Breaking new ground with BRCA1 research at UT Health San Antonio
Mays Cancer Center Annual Report
A study led by the UT Health San Antonio sheds light on a novel role of breast cancer gene 1 (BRCA1) in tumor suppression for breast and ovarian cancers.
Individuals with inherited mutations in BRCA1 are predisposed to breast, ovarian and other cancers. BRCA1 helps prevent cancer by repairing damaged DNA, but how it does so is yet to be determined.
The damage in question is the DNA doublestrand break, where both strands of DNA are broken and can lead to cancer if not repaired or repaired inaccurately. The new research shows that BRCA1 pushes a DNA break toward an accurate DNA repair mechanism (called homologous recombination, or HR). It also promotes subsequent steps by spurring the activity of “end resection enzymes” that process DNA ends to prepare them for HR.

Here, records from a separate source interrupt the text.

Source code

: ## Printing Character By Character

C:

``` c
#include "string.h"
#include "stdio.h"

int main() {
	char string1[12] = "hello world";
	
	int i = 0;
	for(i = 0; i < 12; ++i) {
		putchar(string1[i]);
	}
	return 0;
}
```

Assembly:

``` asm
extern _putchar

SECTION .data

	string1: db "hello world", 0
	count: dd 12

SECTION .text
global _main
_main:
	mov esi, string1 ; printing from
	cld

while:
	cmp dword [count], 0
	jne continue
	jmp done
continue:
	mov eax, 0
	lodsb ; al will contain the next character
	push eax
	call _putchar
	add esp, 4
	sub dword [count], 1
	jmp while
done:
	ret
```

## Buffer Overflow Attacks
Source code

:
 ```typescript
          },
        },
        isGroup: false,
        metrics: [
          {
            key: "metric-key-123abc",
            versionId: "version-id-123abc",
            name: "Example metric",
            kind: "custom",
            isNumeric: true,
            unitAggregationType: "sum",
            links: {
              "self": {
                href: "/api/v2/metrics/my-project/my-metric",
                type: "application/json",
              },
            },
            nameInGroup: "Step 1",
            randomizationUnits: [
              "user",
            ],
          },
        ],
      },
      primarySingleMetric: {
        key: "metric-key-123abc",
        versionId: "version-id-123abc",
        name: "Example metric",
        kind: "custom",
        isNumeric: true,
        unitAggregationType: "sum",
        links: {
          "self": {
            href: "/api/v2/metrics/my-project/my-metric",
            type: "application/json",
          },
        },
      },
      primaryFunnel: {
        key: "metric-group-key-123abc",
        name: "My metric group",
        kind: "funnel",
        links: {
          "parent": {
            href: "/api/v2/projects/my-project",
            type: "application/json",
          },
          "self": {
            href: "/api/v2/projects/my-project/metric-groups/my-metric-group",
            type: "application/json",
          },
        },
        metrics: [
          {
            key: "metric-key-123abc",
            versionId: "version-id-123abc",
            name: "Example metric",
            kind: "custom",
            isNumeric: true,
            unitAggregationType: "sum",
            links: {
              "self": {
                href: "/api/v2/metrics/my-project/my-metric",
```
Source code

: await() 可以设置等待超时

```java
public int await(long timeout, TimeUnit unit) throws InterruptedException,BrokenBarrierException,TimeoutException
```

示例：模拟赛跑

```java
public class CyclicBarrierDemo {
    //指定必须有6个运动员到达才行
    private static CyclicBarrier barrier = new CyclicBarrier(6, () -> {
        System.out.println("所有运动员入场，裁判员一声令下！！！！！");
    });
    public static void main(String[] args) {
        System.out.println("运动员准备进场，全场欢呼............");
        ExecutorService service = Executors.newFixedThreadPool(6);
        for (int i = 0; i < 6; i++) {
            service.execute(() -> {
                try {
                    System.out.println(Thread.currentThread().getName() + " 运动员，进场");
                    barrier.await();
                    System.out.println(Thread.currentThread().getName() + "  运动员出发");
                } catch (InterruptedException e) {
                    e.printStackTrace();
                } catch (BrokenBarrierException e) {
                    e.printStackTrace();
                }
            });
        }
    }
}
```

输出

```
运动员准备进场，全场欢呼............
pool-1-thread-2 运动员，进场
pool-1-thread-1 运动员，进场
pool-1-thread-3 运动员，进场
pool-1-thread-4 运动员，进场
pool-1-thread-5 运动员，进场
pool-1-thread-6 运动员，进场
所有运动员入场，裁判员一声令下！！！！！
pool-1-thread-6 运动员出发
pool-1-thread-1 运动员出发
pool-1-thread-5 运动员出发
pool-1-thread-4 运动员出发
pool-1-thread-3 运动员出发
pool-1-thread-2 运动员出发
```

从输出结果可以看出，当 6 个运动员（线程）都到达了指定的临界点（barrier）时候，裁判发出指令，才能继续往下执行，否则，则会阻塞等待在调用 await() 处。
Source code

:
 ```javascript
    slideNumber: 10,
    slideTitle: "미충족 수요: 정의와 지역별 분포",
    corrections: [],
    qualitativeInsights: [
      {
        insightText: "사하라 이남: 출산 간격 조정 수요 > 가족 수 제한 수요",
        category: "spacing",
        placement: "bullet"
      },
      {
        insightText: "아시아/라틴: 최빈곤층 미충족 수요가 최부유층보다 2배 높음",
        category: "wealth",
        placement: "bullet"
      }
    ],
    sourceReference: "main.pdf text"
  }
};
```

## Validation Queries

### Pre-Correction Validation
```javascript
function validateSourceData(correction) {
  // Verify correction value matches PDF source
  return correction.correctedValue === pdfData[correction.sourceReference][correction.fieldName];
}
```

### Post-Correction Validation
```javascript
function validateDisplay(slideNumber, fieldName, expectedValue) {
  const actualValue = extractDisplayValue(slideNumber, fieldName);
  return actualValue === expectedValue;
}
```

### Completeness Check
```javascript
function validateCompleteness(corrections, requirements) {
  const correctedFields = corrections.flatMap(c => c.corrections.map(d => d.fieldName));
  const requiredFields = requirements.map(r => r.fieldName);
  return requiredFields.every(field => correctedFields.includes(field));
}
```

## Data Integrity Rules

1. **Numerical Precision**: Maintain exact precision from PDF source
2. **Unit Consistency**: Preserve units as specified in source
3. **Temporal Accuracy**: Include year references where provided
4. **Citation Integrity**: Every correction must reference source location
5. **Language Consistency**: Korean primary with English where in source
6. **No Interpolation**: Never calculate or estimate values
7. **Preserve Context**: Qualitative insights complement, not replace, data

“Our biochemical analysis with purified BRCA1 protein helps illuminate its role in DNA end processing,” said Patrick Sung, DPhil, associate dean for research at UT Health San Antonio and director of its Greehey Children’s Cancer Research Institute. He is a senior author of the study.
Sandeep Burma, PhD, is a professor and vice chair (research) of neurosurgery at UT Health San Antonio and its Mays Cancer Center. He is a senior and co-communicating author of the study. He said BRCA1 has been understood to prevent cancer by enforcing a decisionmaking step when the cell is faced with a DNA break – whether to repair using what’s called an “erroneous” mechanism (non-homologous end joining, NHEJ) or an “error-free” mechanism (homologous recombination, HR). BRCA1 acts to channel DNA breaks into HR for repair.
The new findings explain the tumor suppressor function of BRCA1 through promoting key steps in error-free repair. By generating finely crafted mutants of BRCA1 that are deficient in interaction with DNA but normal in all other aspects, they were able to pinpoint exactly how BRCA1 promotes error-free DNA repair.
The findings have important implications for understanding how dysfunction in BRCA1 leads to the complex multi-step process by which normal cells transform to cause cancerous growth in the body (oncogenesis). It also helps inform therapeutic options for breast and other cancers harboring specific mutations in BRCA1.